This blues fan’s passion for this project ignited on a 1997 trip to the New Orleans Jazz and Heritage Festival, when he stopped along the way down south to pay homage to any of his heroes he could locate.
In Alsip, Ill., he stopped at the Burr Oak Cemetery to pay his respects to Otis Spann, Muddy Waters’s longtime piano player who was generally considered the finest blues pianist of the post-war era.
When Salter got to the graveyard, he inquired at the office for directions to Spann’s grave. “They gave me a little card, and I went out there, but I couldn’t find anything,” he says. “I went back and said there must be something wrong. I couldn’t find anything. And they said, he doesn’t have anything. I was totally shocked that a person of his stature didn’t have a headstone.”
So Salter wrote a letter to Blues Revue magazine, saying, “This piano great is lying in an unmarked grave. Let’s do something about this deplorable situation.” Donations flowed in from around the world, and Spann finally got a headstone—30 years after he died.

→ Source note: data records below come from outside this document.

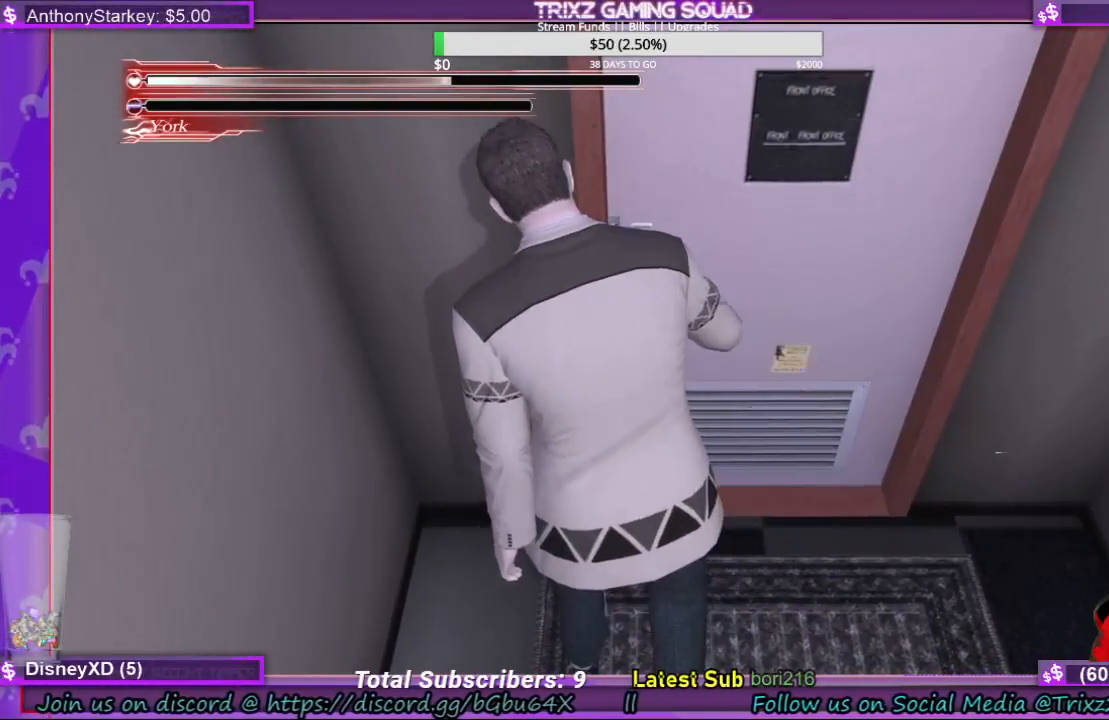
{"keys": [], "mouse": [], "events": []}
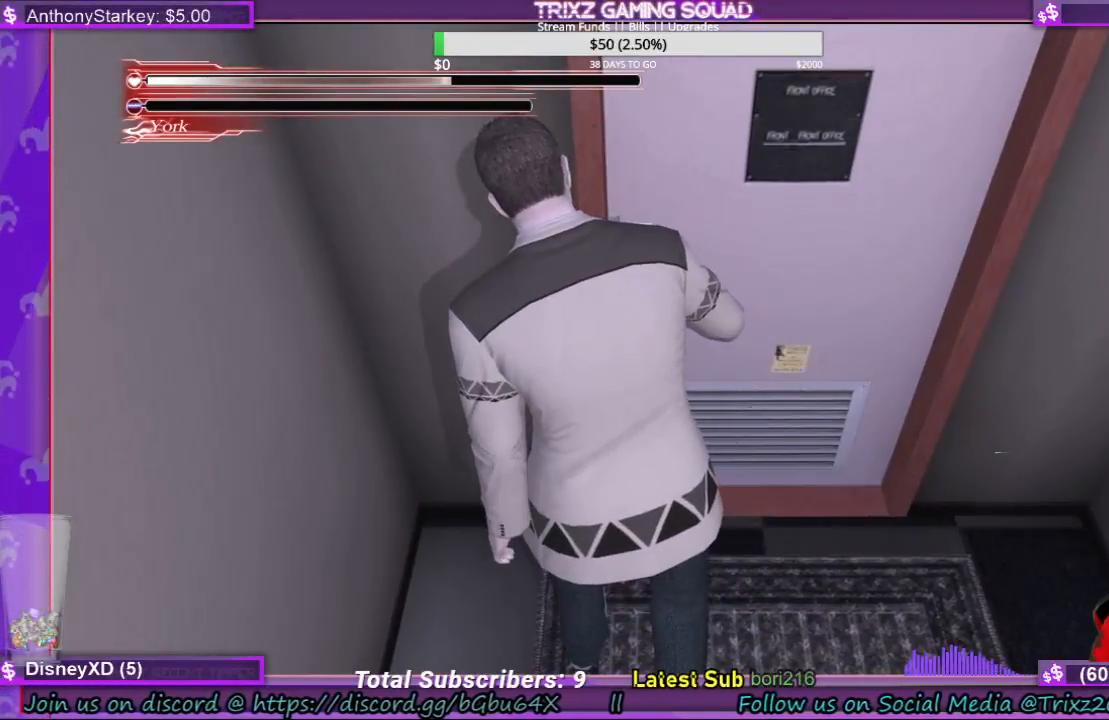
{"keys": ["s"], "mouse": [], "events": [[167, "s", "down"]]}
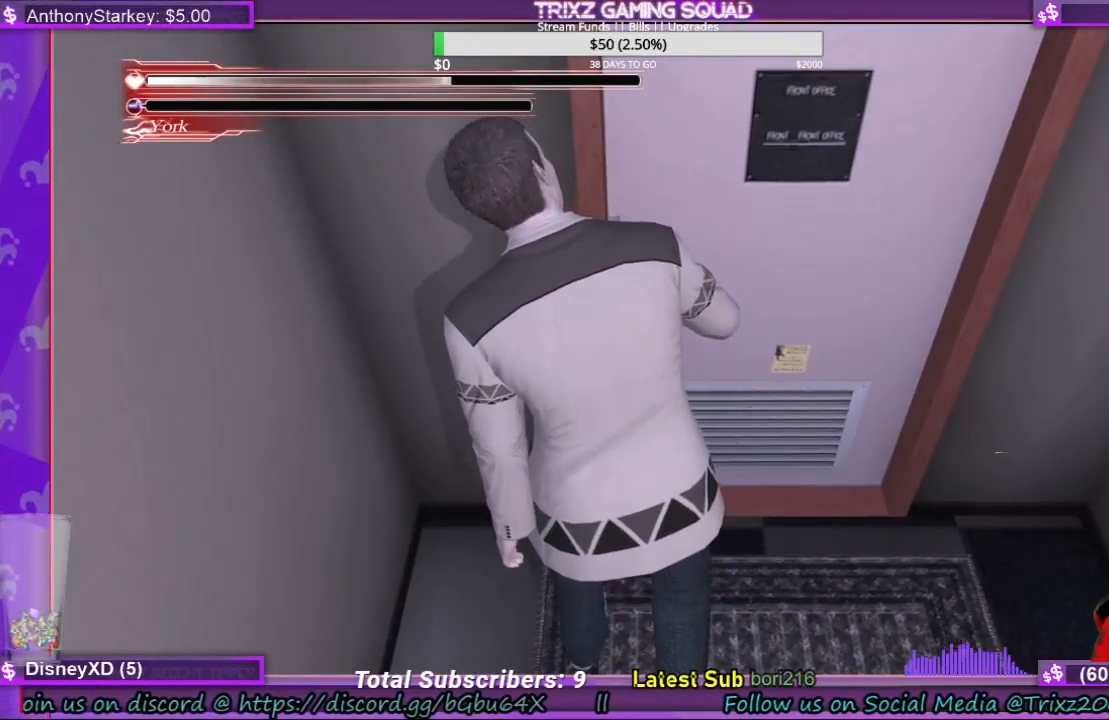
{"keys": ["s"], "mouse": [], "events": []}
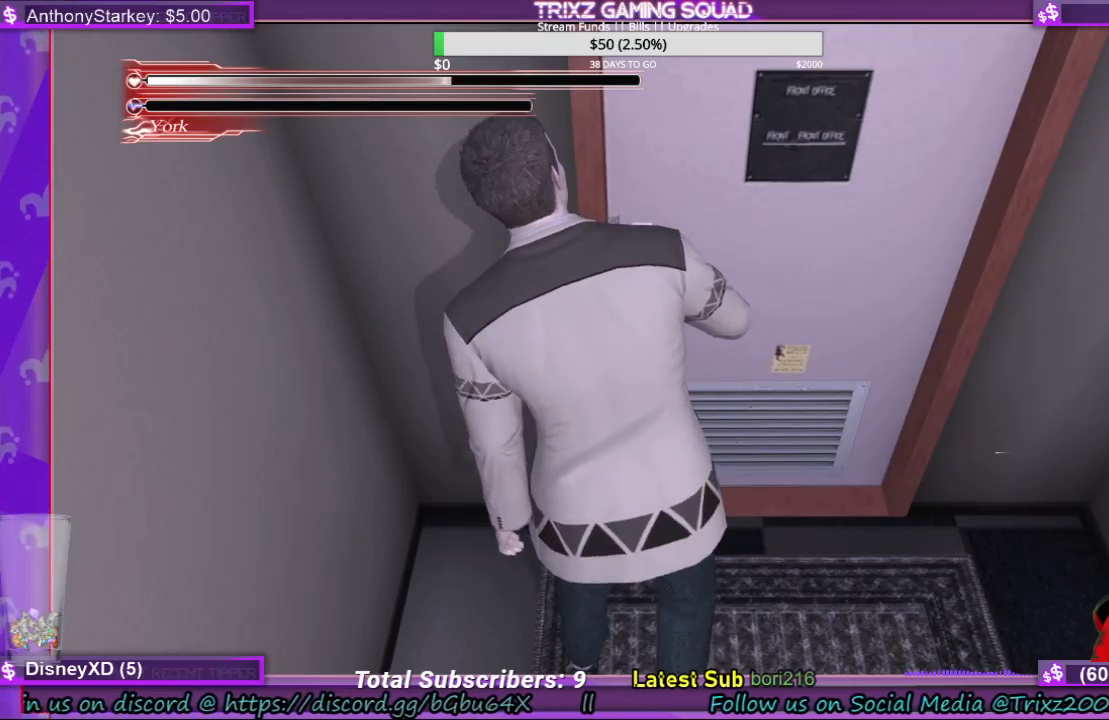
{"keys": ["s"], "mouse": [], "events": []}
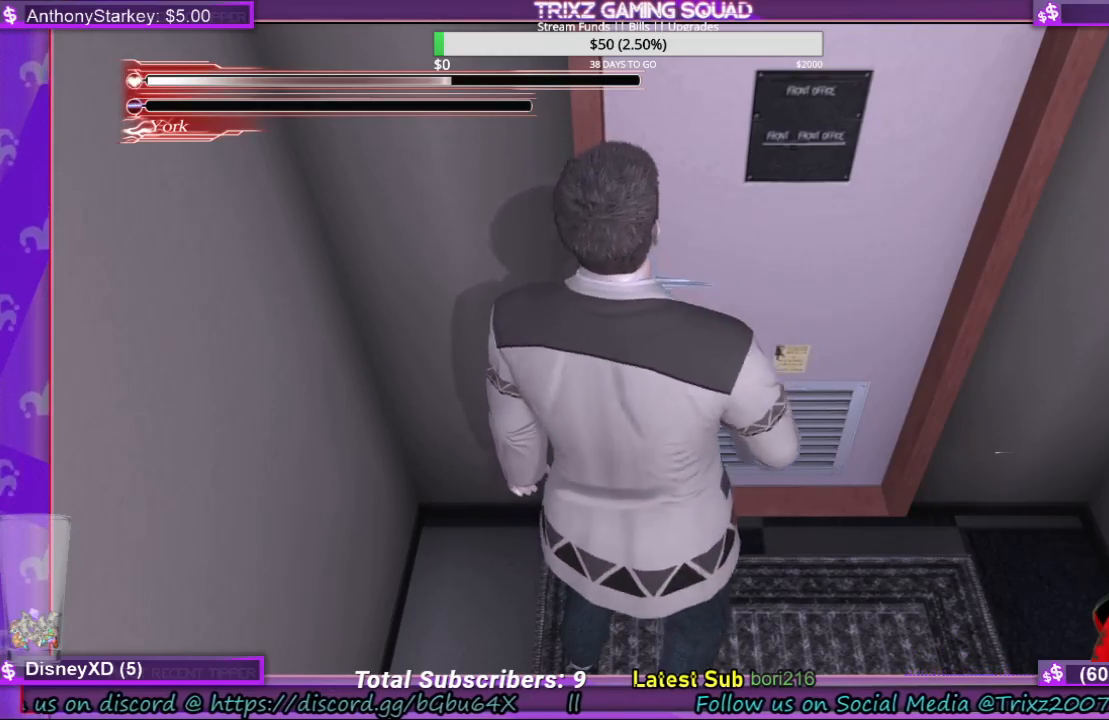
{"keys": ["s"], "mouse": [], "events": []}
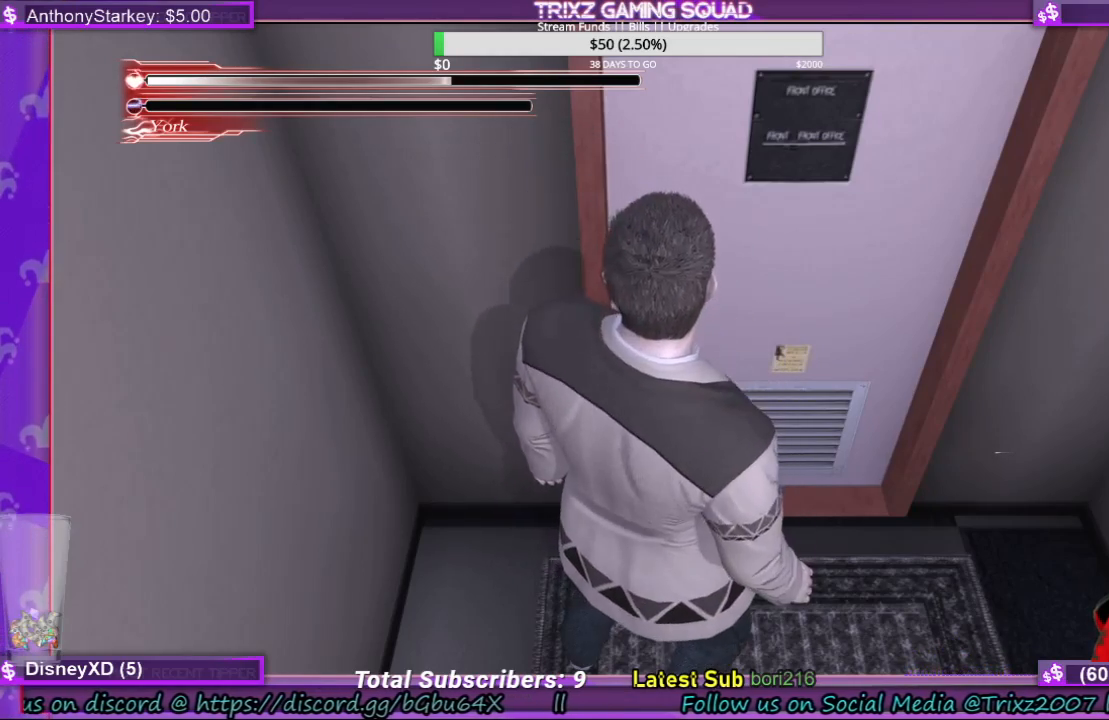
{"keys": ["s"], "mouse": [], "events": []}
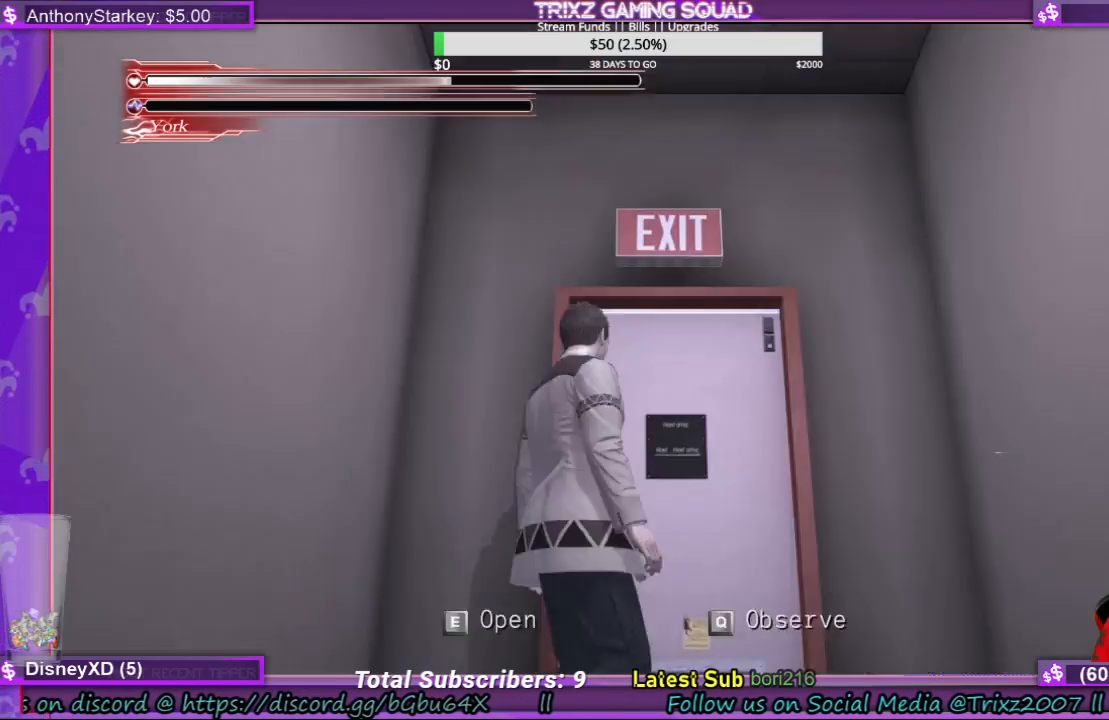
{"keys": ["d"], "mouse": [], "events": [[400, "d", "down"], [433, "s", "up"]]}
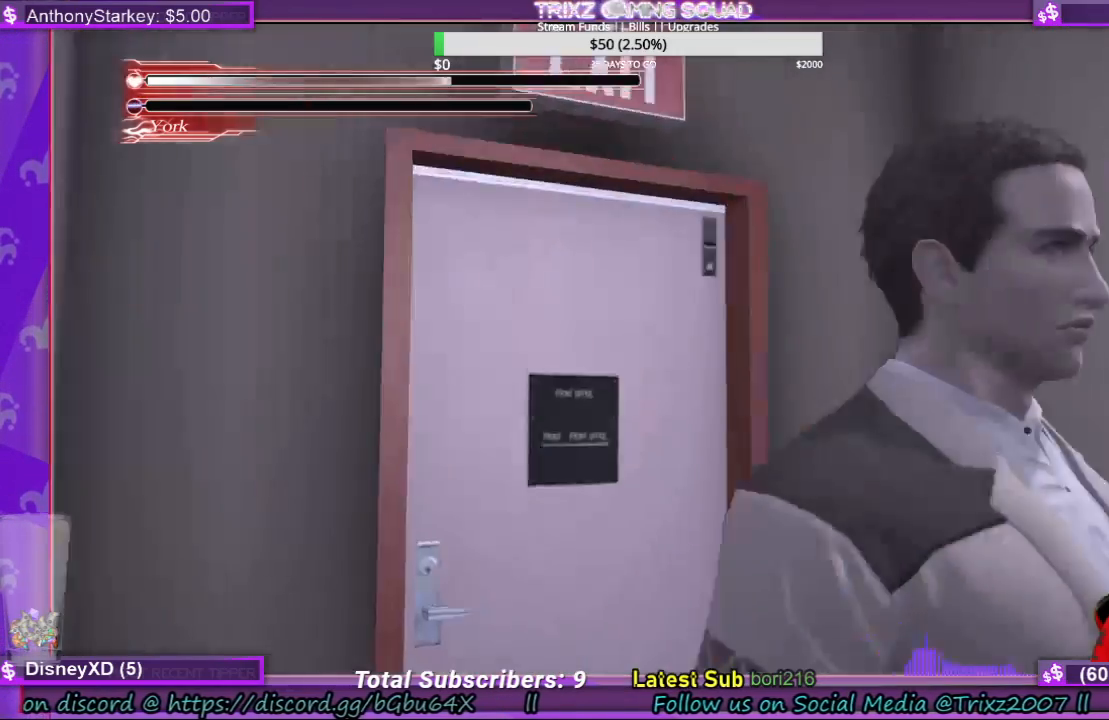
{"keys": ["shift", "w"], "mouse": [], "events": [[233, "w", "down"], [333, "shift", "down"], [433, "d", "up"]]}
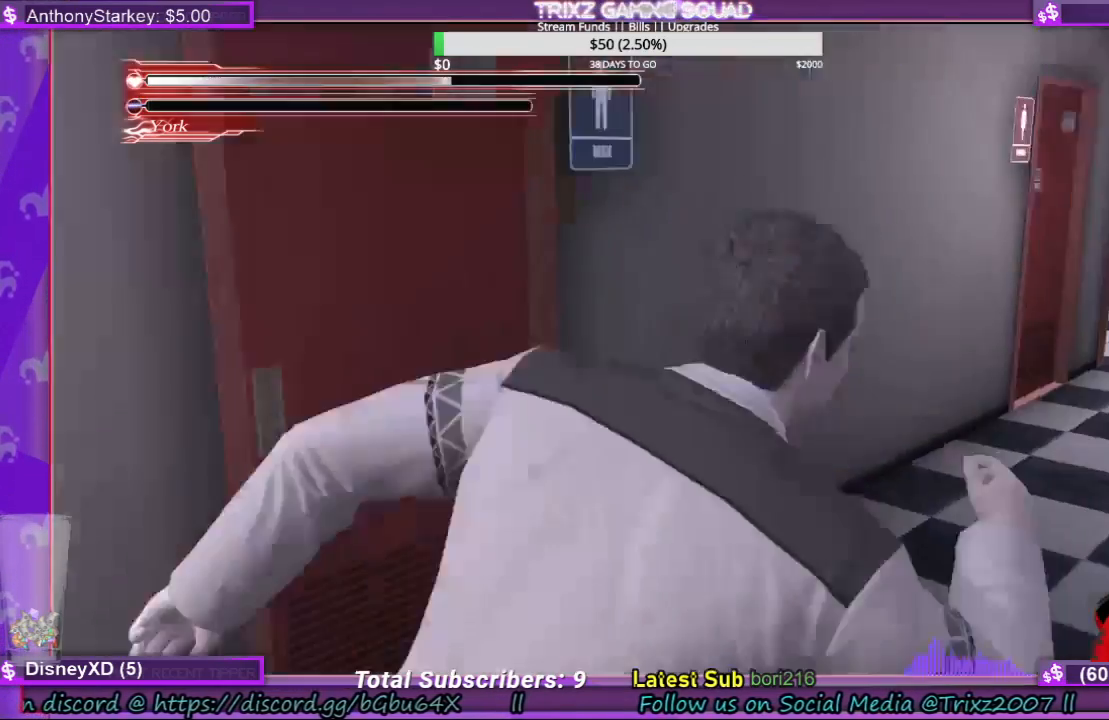
{"keys": ["shift", "w"], "mouse": [], "events": [[100, "d", "down"], [233, "d", "up"]]}
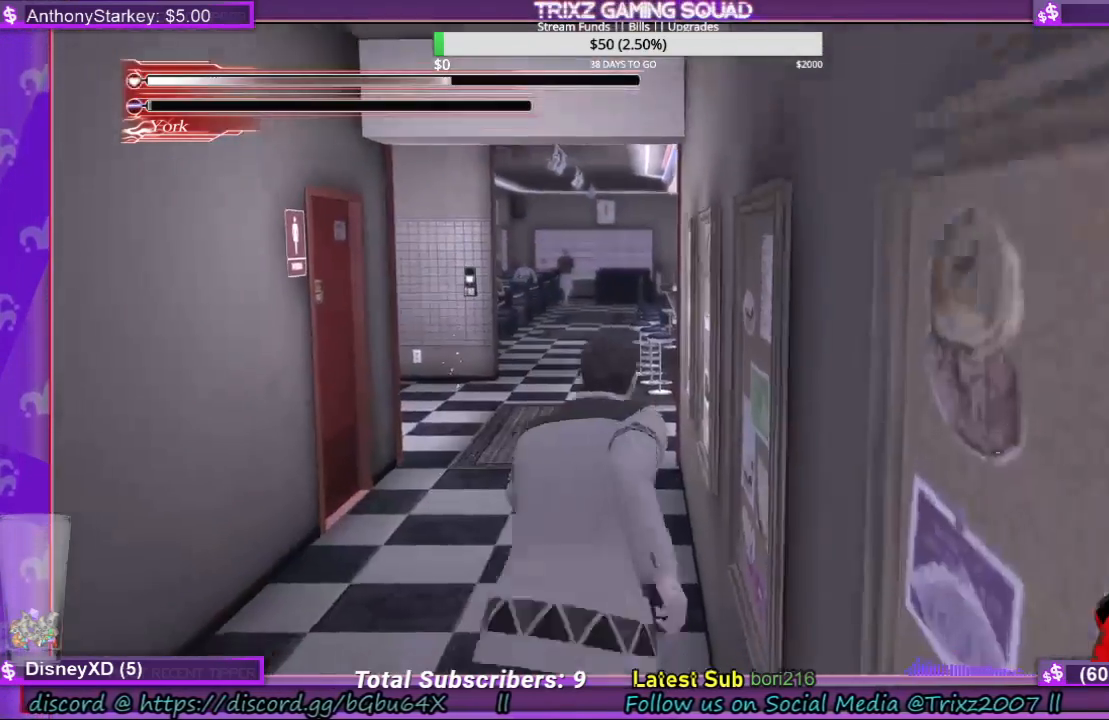
{"keys": ["shift", "w"], "mouse": [], "events": []}
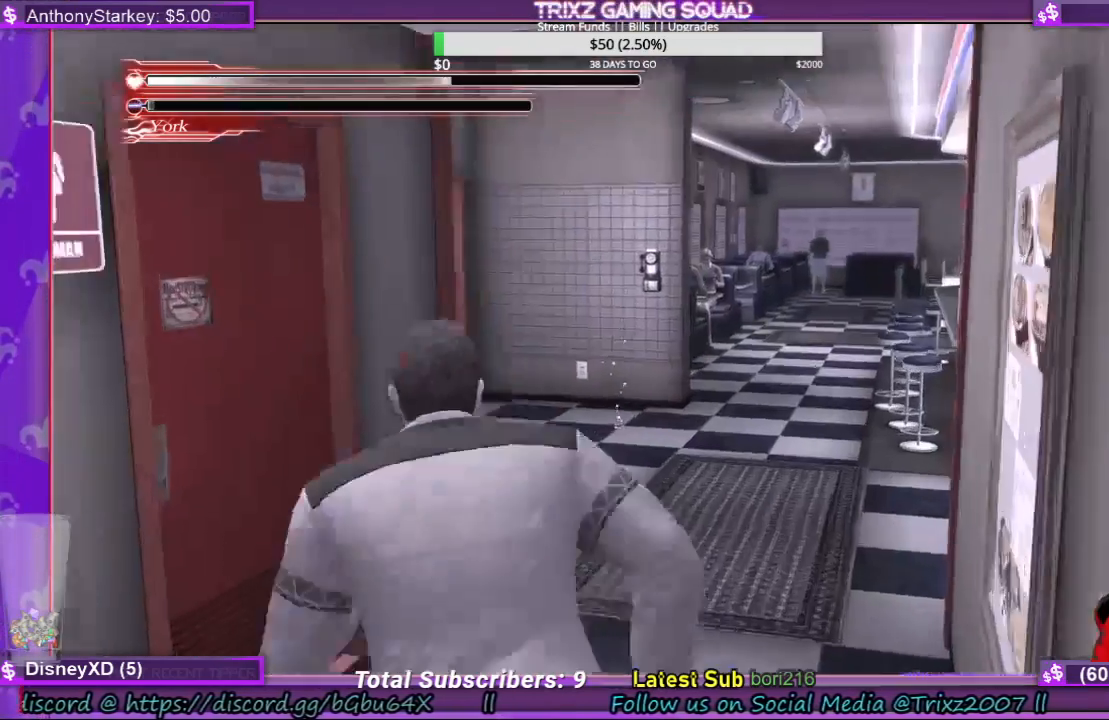
{"keys": ["d", "shift", "w"], "mouse": [], "events": [[200, "d", "down"]]}
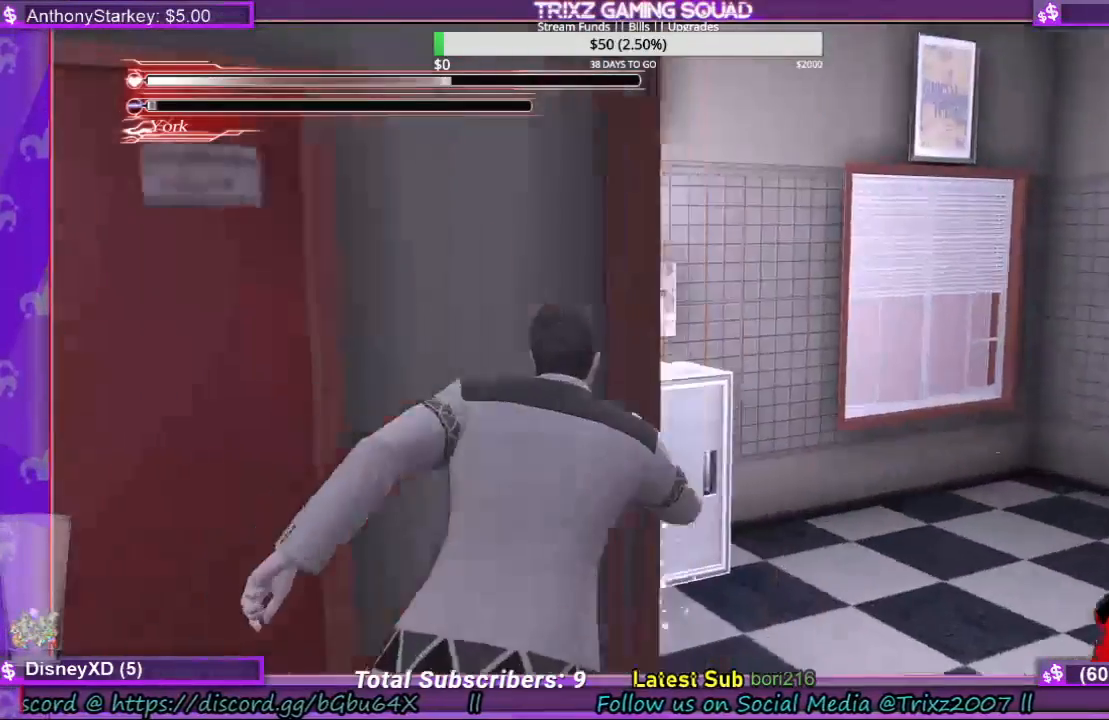
{"keys": ["e", "w"], "mouse": [], "events": [[200, "d", "up"], [400, "e", "down"], [467, "shift", "up"]]}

Salter was elated, but not for long. “I thought, wow, this is great. Now how about these other guys” who still lay in unmarked graves. “But there didn’t seem to be the interest out there that there was in Otis. I was kind of dismayed at that point, and I said, I’ll carry on myself if need be, because I can’t live with the fact that these artists are lying in unmarked graves.”
Carry on he did, sometimes alone, sometimes with local blues fan clubs, and for the last few years with fellow blues enthusiast Aaron Pritchard. They read everything they can, talk to family members when they can find them, and raise money through the non-profit Killer Blues website from donations and by selling calendars, posters, and Every Day I Have the Blues, a perpetual calendar listing the final resting places of more than 450 blues players.
“I’m no private detective or professional researcher,” Salter says. “I do the best I can to try to find any family members. The first stop is the cemetery where generally somebody purchased a plot for that individual. They may have the next of kin, and if we can find them we certainly do.”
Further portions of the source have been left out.